Mesmo assim, “Os dissidentes quânticos” é um livro impressionante e será, talvez ironicamente, fundamental para estudos futuros.

* Suman Seth é professor de história da física da Universidade de Cornell.

Confira abaixo, entrevista com o autor:

Portal Vermelho: Explique um pouco as dissidências de que o seu livro trata. Qual era a polêmica exatamente?

Olival Freire Jr.: Tão significativo quanto o conteúdo da controvérsia científica na qual surgiu o que denominei de dissidentes quânticos é que este estudo ilustra como em controvérsias científicas fatores cognitivos, ligados ao conteúdo das disputas, e extra-cognitivos, como componentes culturais, políticos, ideológicos, econômicos e tecnológicos podem comparecer mesclados influindo na história desta controvérsia. Então acho que o livro contribui para que se forme uma imagem da ciência real, não idealizada, em seu processo de produção.

Quanto ao conteúdo, a controvérsia sobre a interpretação da teoria quântica envolve questões filosóficas, a exemplo do valor do determinismo e das descrições probabilisticas, bem como do realismo, mas também questões mais conceituais, como a não-localidade para sistemas espacialmente separados.

No campo da física, como costumam se dar as controvérsias sobre temas considerados estabelecidos? A resenha que publicamos fala que os hetedoxos se uniram contra a ortodoxia, apesar de suas divergencias. Há política nos debates de física?

A dimensão política, cultural, ou ideológica sempre esteve presente na prática da ciência. Por vezes tais aspectos aparecem mais em segundo plano, em outros com mais relevância. No caso da controvérsia dos quanta, nos anos 50 e na virada dos anos 60 para os anos 70 estes fatores foram salientes. Este aspecto foi ressaltado no primeiro parágrafo da resenha que vocês tiveram a gentileza de traduzir, escrita pelo historiador Suman Seth da Universidade de Cornell, e publicada na revista Physics Today.

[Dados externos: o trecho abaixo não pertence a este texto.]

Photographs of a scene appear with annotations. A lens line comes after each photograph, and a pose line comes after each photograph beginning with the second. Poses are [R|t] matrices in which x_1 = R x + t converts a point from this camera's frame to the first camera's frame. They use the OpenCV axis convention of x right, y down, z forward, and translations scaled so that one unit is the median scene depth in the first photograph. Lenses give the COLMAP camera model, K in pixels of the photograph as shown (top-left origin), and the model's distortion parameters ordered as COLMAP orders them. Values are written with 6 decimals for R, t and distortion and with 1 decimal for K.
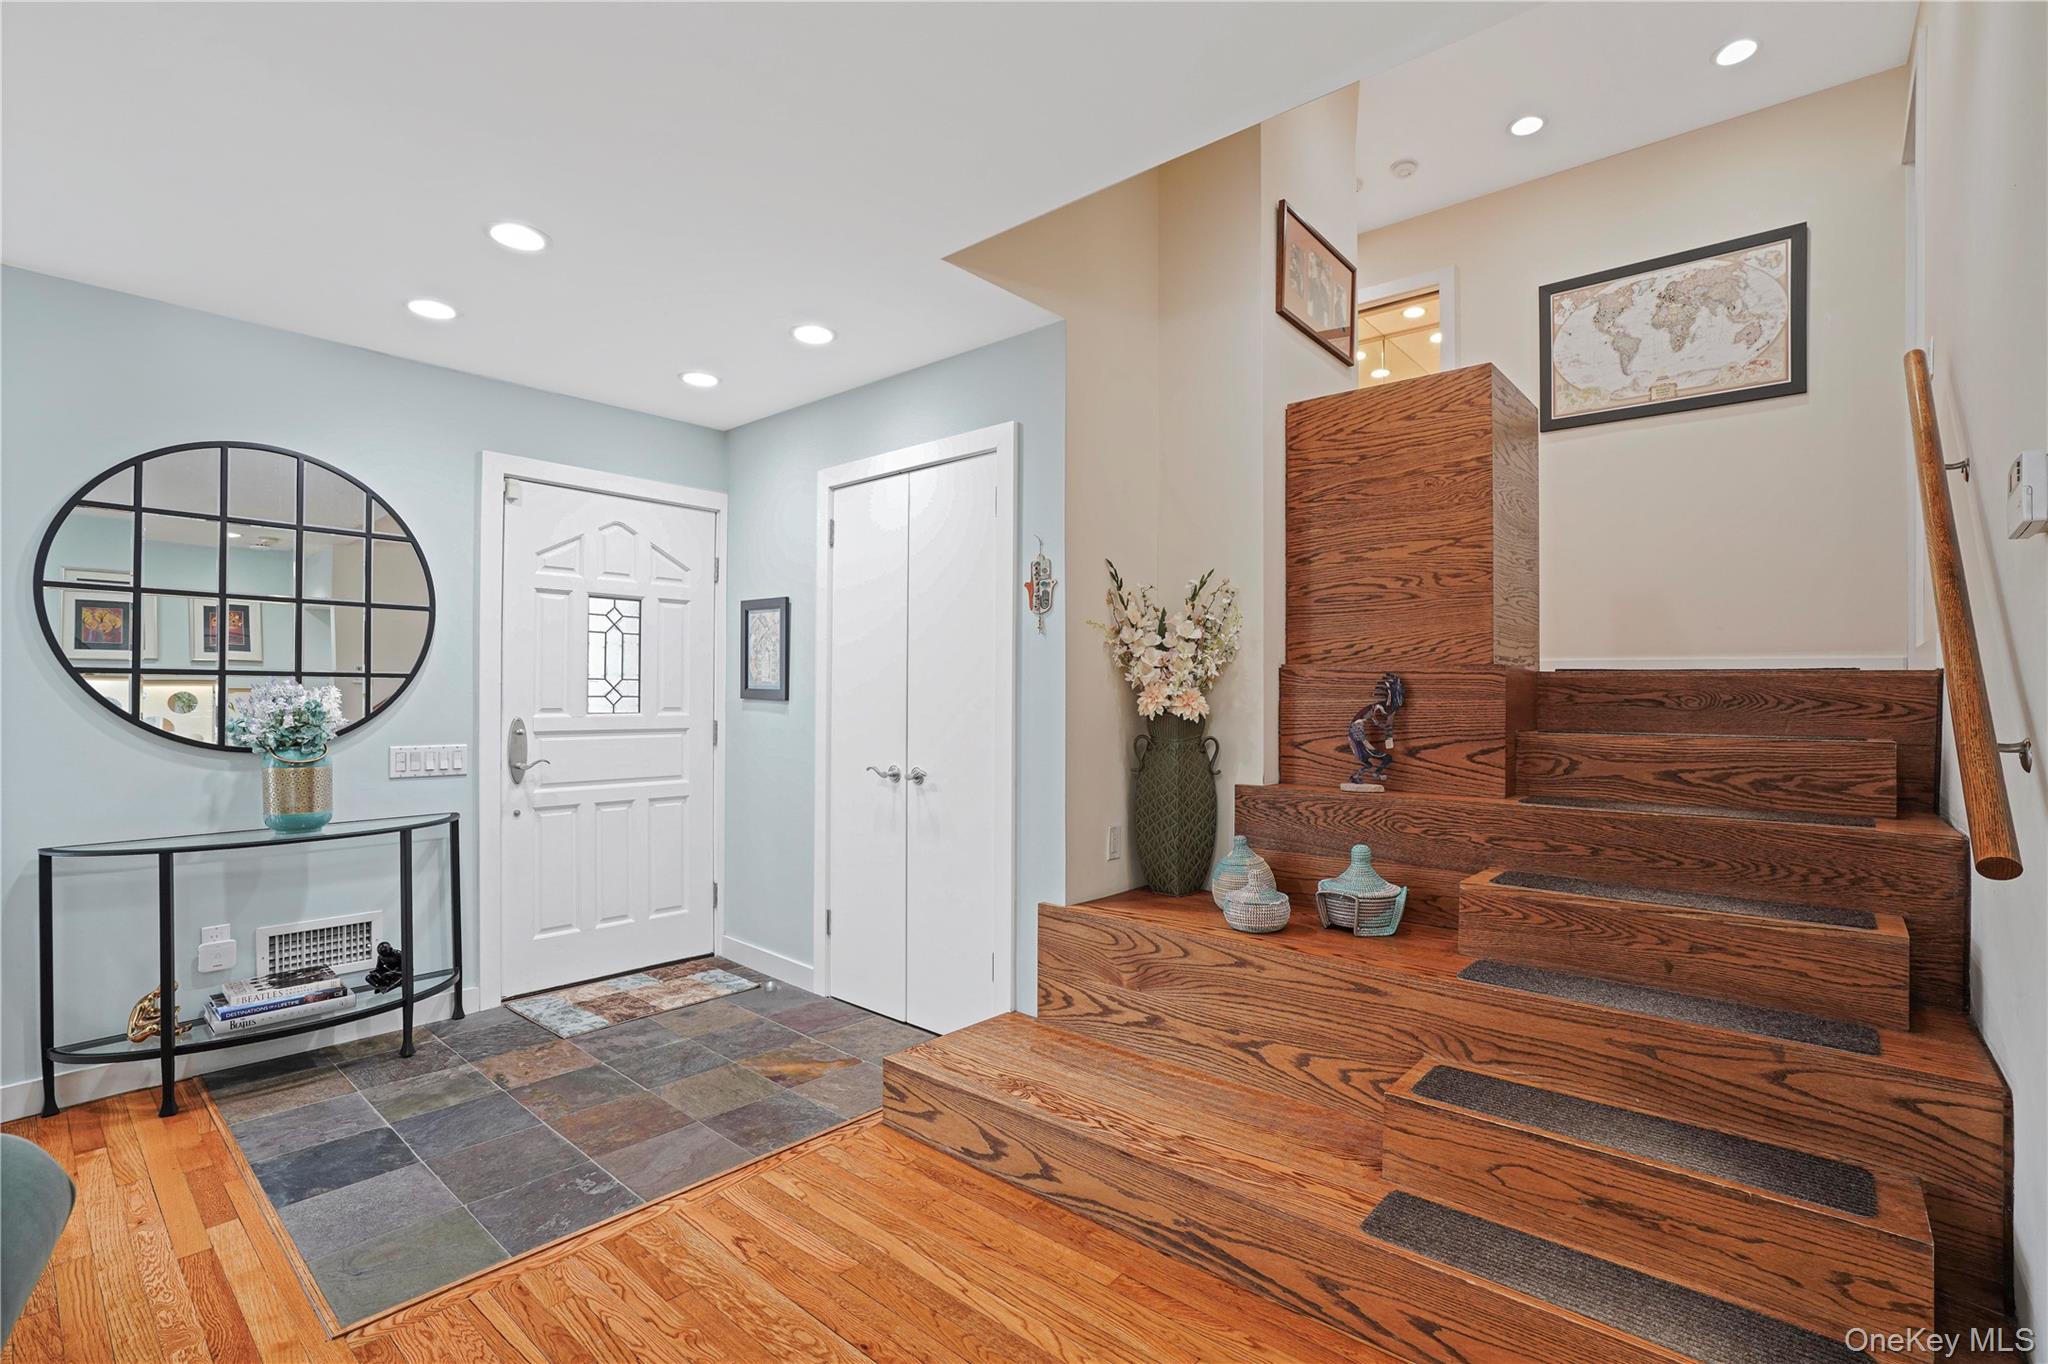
lens RADIAL K [[935.4, 0, 1004.6], [0, 935.4, 687.6], [0, 0, 1]] dist [-0.051787, 0.019495]
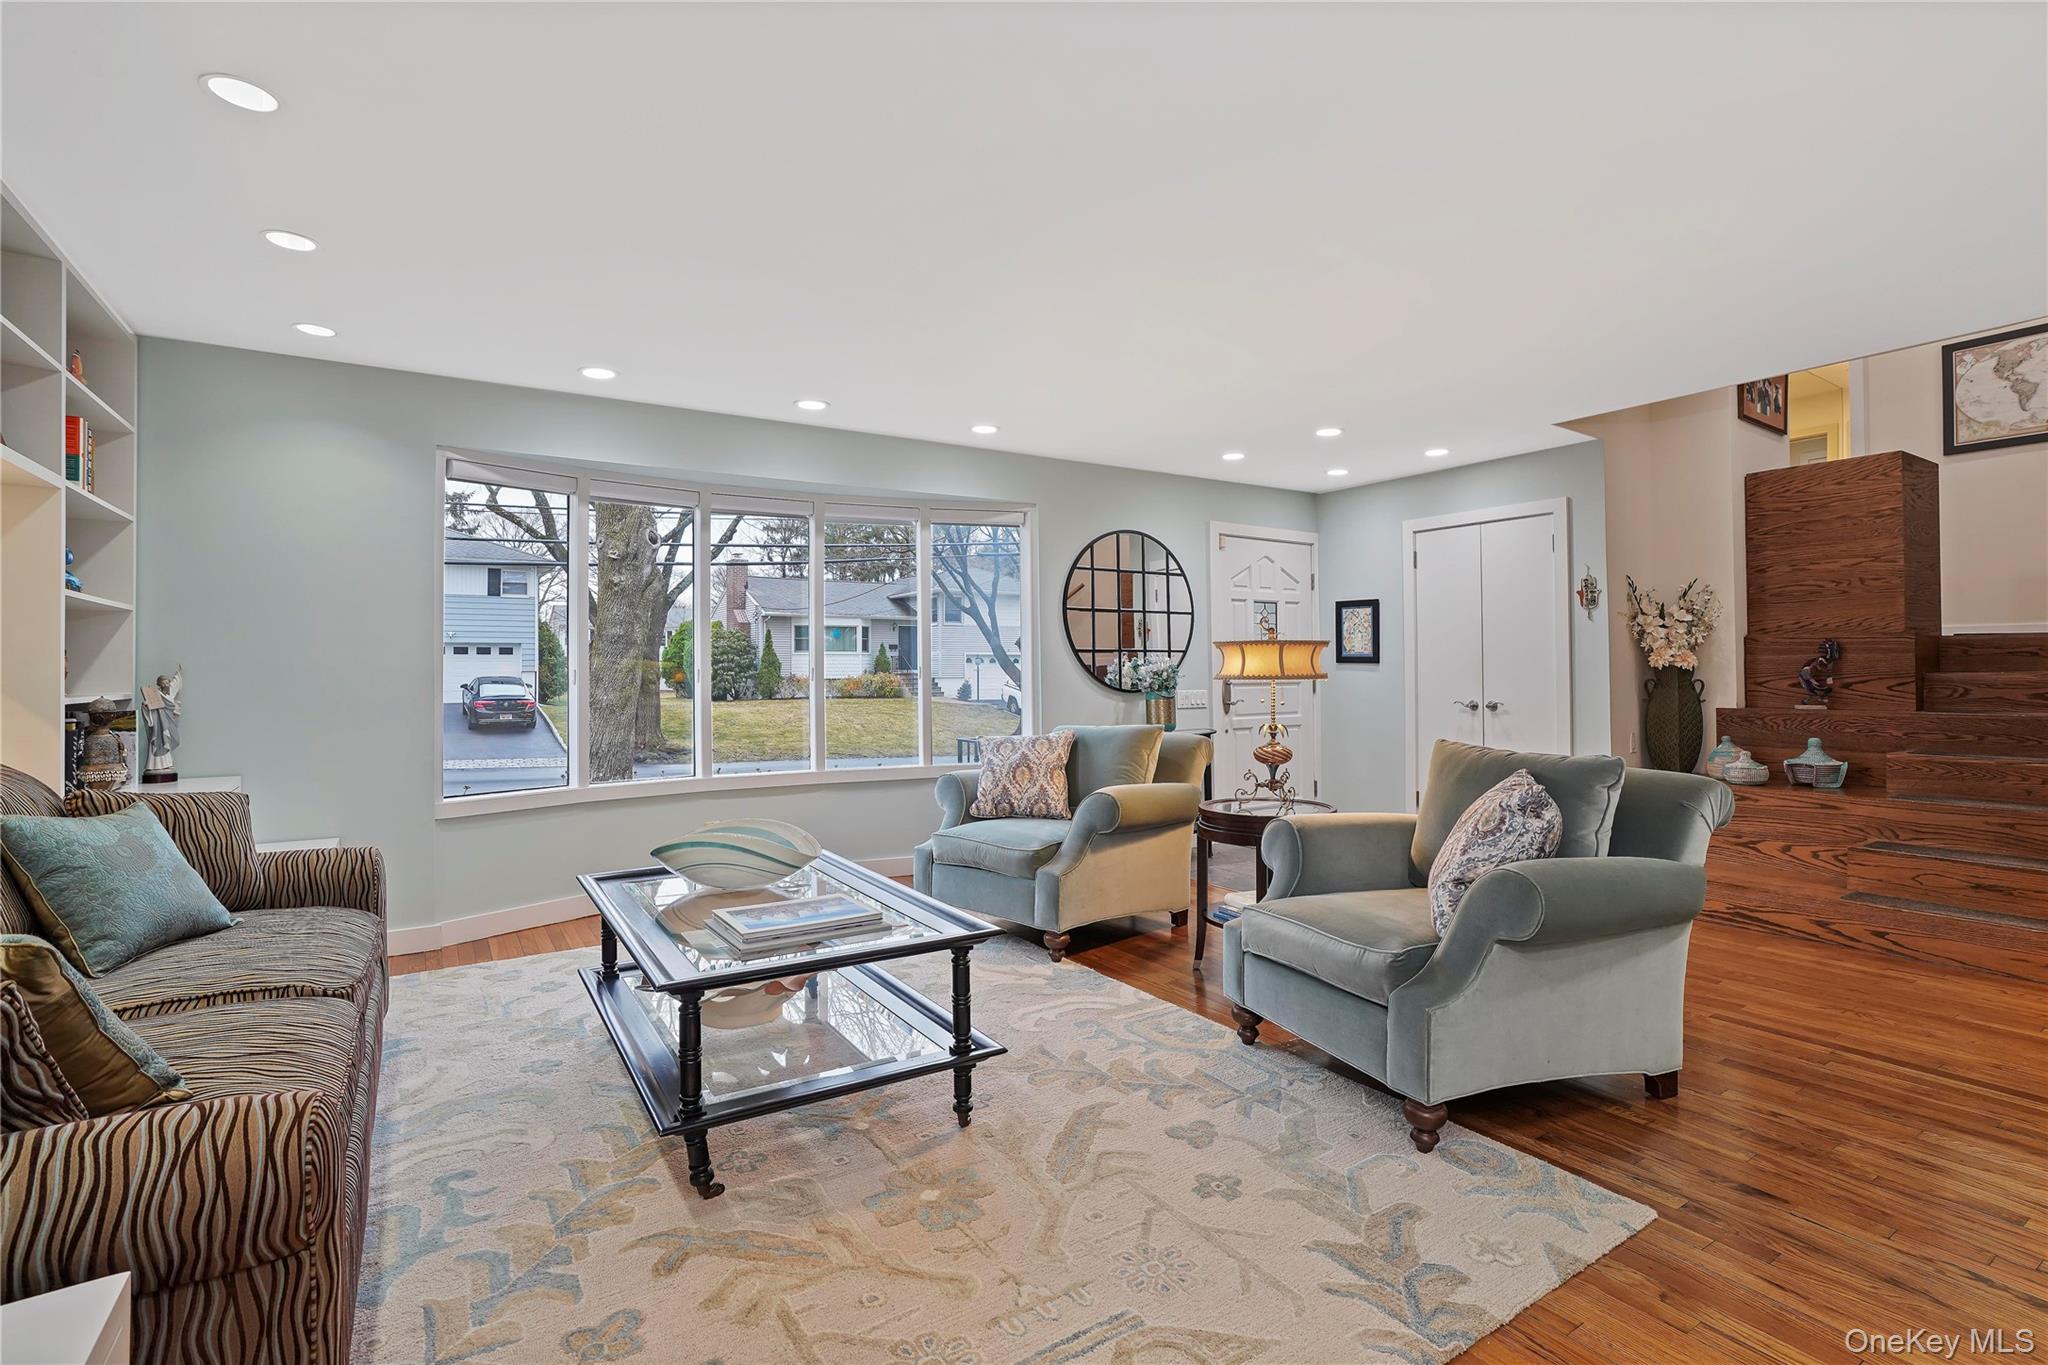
lens RADIAL K [[935.4, 0, 1006.2], [0, 935.4, 658.0], [0, 0, 1]] dist [-0.051787, 0.019495]
pose [[0.958741, -0.015752, -0.283844, -0.523000], [0.014566, 0.999874, -0.006289, 0.007546], [0.283907, 0.001895, 0.958850, -0.953979]]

Como esse embate se relacionou com o marxismo?

Na década de 1950 foi uma relação muito forte. Em parte este embate foi alimentado pela posição dos marxistas soviéticos de busca de uma posição marxista mesmo em questões para as quais a opção pelo marxismo não era suficiente para definir de maneira unívoca qual posição adotar. Como consequência, não existiu uma correlação direta entre a condição de marxista e a posição adotada nesta controvérsia. Neste caso, como em muitos outros da história do século XX, é mais correto falar de marxismos, no plural, que de marxismo, no singular.

O campo da história das ciências parece pouco desenvolvido no Brasil, Isso é verdade? Quais são os principais polos de pesquisa no país? Sobre que áreas da ciência os historiadores brasileiros mais se debruçam?

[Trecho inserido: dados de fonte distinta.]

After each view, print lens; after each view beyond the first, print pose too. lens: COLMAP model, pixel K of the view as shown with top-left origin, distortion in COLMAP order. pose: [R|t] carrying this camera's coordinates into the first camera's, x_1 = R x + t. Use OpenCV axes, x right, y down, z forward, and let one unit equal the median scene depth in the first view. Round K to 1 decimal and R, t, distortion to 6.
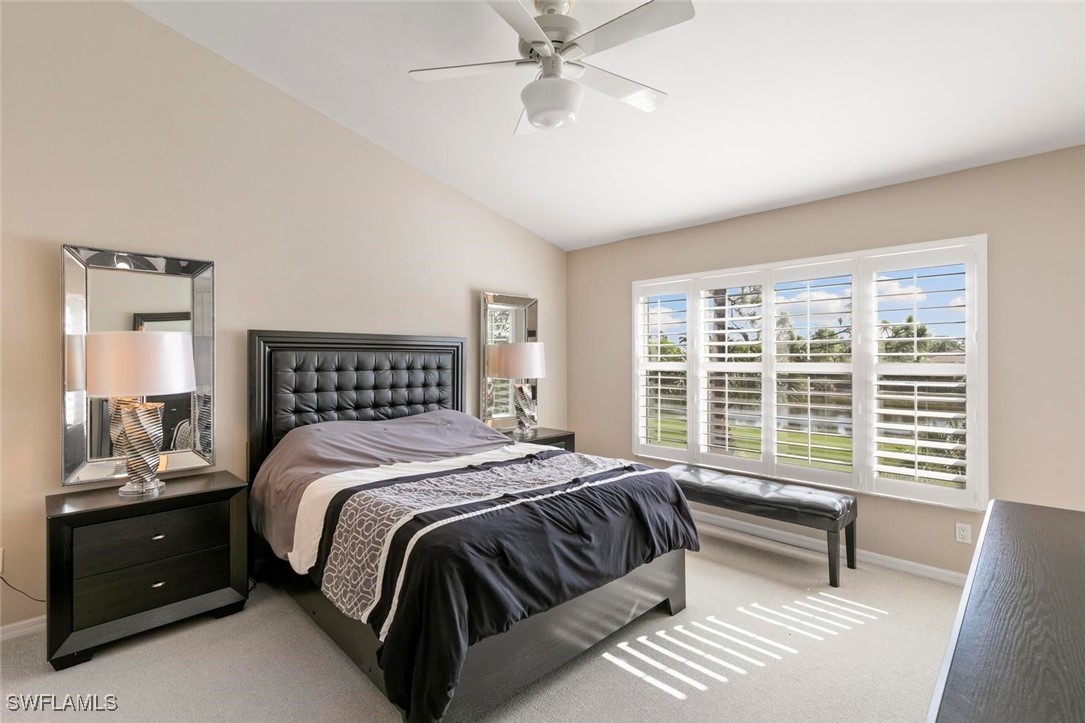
lens RADIAL K [[490.7, 0, 541.8], [0, 490.7, 360.1], [0, 0, 1]] dist [0.010792, -0.001603]
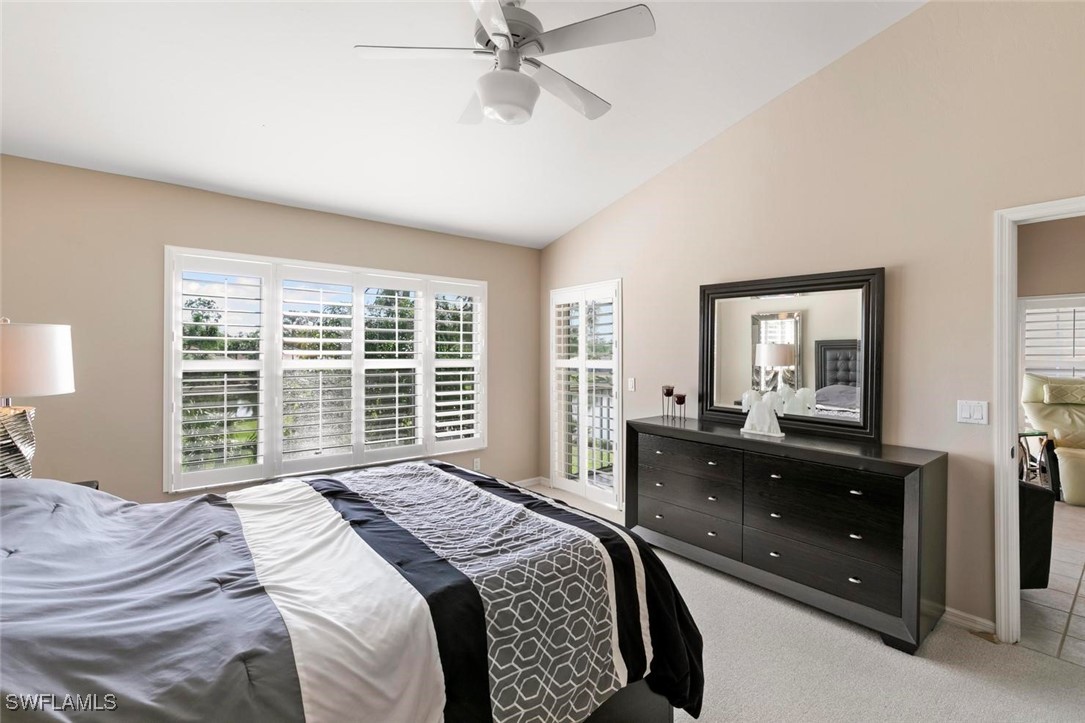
lens RADIAL K [[490.7, 0, 541.5], [0, 490.7, 360.0], [0, 0, 1]] dist [0.010792, -0.001603]
pose [[0.106352, -0.006770, 0.994306, -0.603146], [0.002095, 0.999976, 0.006585, -0.000630], [-0.994326, 0.001383, 0.106364, 0.520604]]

Creio que esta apreciação não procede. Uma evidência disto é que em julho de 2017 será realizado no Rio de Janeiro a 25a edição do congresso internacional mais importante da área. Este congresso é realizado a cada 4 anos, e a sua vinda para o Brasil, em sua primeira edição no hemisfério sul, foi um reconhecimento do prestígio dos historiadores da ciência brasileiros. Ademais, temos uma sociedade científica, a Sociedade Brasileira de História da Ciência (http://www.sbhc.org.br/), que eu já tive a honra de presidir, que tem mais de 3 décadas de atividades ininterruptas, publicando revistas e com um seminário nacional a cada 2 anos.

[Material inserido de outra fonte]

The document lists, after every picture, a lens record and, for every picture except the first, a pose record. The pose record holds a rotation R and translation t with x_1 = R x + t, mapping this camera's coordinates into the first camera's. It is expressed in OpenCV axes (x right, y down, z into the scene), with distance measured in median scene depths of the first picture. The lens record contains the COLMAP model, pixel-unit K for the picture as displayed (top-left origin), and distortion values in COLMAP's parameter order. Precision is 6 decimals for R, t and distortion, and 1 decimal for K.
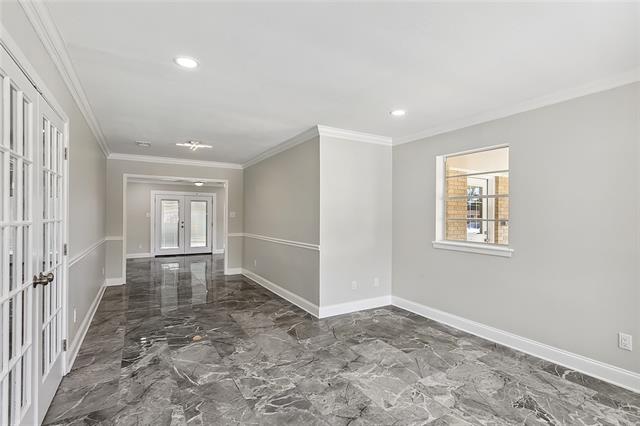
lens RADIAL K [[322.8, 0, 320.1], [0, 322.8, 214.9], [0, 0, 1]] dist [0.001413, 0.000212]
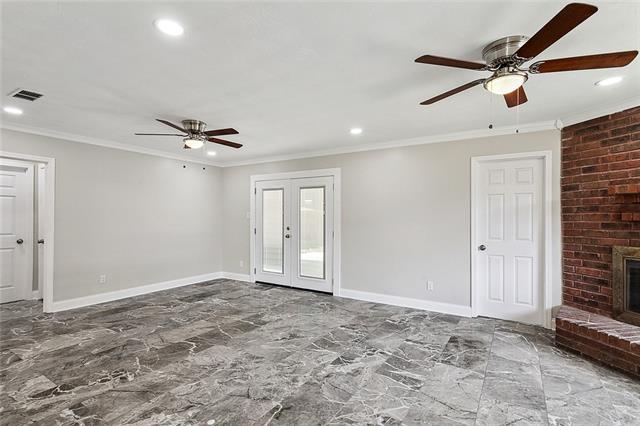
lens RADIAL K [[322.8, 0, 319.8], [0, 322.8, 214.3], [0, 0, 1]] dist [0.001413, 0.000212]
pose [[0.405504, -0.003026, -0.914088, 0.101158], [0.007342, 0.999973, -0.000053, 0.000023], [0.914064, -0.006690, 0.405516, 0.832664]]
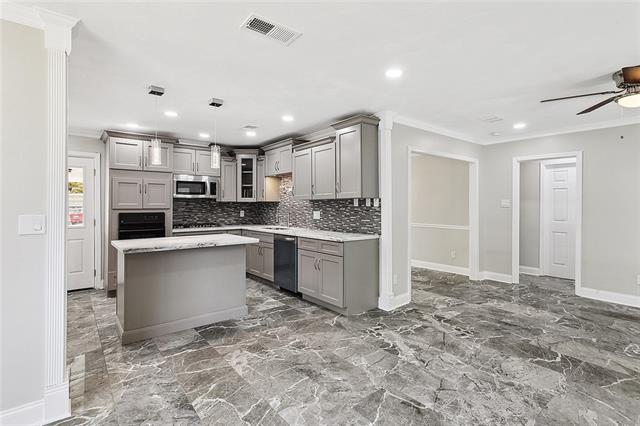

A propósito, esta entidade posicionou-se firmemente contra o pretendido impeachment da presidente Dilma. Os polos mais fortes, com oferta regular de cursos de pós-graduação estão em São Paulo, com cursos na USP, PUC, UFABC e Unicamp; no Rio de Janeiro, com cursos na UFRJ (dois programas) e na Fiocruz); na Bahia, com curso na UFBa-UEFS; e em Minas Gerais, na UFMG. Muito desta pesquisa está voltada para a história da ciência no Brasil, particularmente séculos XIX e XX, mas também para a pesquisa em história da ciência em geral. Como exemplo, no caso do meu livro sobre os dissidentes quânticos, parte desta história se passou no Brasil, mas a maior parte nos EUA e Europa.